Say the number of lines in the records below that hold the word "elbow", and only that number.

##### Supplied information

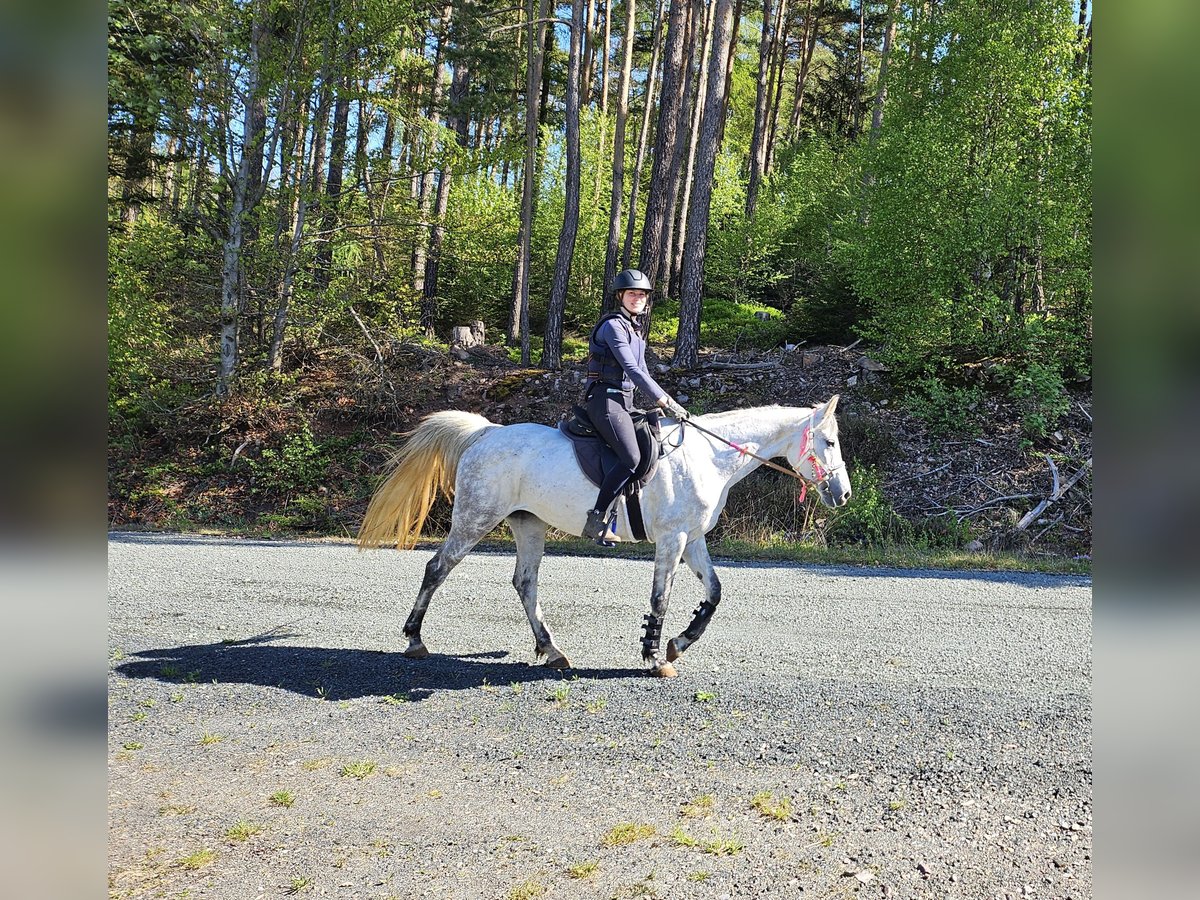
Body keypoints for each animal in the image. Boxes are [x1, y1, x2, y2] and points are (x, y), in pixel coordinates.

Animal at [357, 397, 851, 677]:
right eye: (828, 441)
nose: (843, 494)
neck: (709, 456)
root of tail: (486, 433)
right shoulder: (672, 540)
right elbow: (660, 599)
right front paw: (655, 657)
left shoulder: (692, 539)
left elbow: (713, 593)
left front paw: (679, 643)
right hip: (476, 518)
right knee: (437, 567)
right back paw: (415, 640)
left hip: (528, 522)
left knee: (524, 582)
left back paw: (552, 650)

##########
##### Supplied information

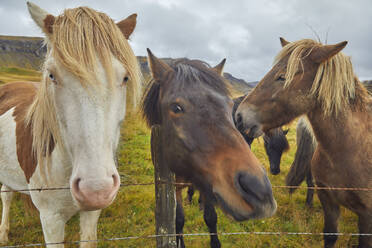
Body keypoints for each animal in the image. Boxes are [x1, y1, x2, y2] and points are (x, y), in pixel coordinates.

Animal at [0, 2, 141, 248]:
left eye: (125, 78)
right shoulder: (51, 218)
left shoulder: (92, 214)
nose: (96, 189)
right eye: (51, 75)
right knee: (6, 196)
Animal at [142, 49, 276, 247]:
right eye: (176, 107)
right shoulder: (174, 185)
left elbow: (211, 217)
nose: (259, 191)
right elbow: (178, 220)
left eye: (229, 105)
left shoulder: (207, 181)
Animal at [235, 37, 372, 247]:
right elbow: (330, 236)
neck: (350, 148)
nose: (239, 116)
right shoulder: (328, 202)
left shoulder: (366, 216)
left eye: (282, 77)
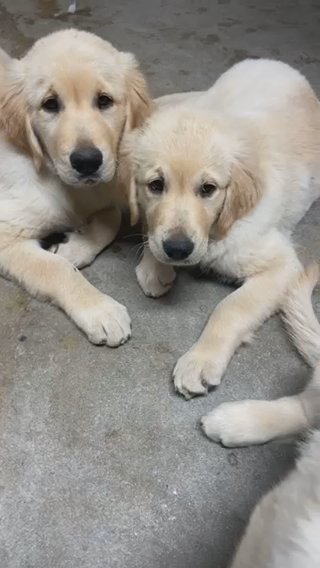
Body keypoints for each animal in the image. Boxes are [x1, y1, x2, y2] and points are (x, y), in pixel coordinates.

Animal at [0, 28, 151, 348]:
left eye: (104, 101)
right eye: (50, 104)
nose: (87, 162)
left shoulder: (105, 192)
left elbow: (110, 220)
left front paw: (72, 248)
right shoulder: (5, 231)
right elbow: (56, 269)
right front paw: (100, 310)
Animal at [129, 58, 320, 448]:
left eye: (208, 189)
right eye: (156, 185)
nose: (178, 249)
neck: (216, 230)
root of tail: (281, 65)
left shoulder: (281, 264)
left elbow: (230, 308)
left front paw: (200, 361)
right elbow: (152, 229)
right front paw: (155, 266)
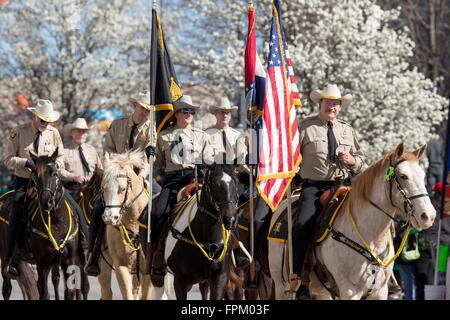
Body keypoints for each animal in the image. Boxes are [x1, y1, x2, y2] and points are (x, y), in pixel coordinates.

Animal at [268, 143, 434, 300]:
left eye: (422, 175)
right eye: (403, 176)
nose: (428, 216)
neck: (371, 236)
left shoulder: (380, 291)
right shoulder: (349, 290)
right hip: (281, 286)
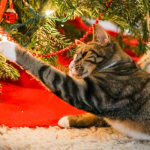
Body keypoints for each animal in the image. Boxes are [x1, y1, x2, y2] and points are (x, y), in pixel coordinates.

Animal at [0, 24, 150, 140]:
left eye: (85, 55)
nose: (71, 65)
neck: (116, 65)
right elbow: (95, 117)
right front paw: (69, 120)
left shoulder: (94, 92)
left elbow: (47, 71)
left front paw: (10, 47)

##########
##### Supplied information

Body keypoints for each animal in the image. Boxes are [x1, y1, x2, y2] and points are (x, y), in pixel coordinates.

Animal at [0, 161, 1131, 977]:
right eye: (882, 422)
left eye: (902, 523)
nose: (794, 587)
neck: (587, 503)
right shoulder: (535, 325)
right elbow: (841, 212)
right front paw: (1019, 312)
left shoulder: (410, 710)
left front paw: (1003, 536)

##########

### Finished exercise
12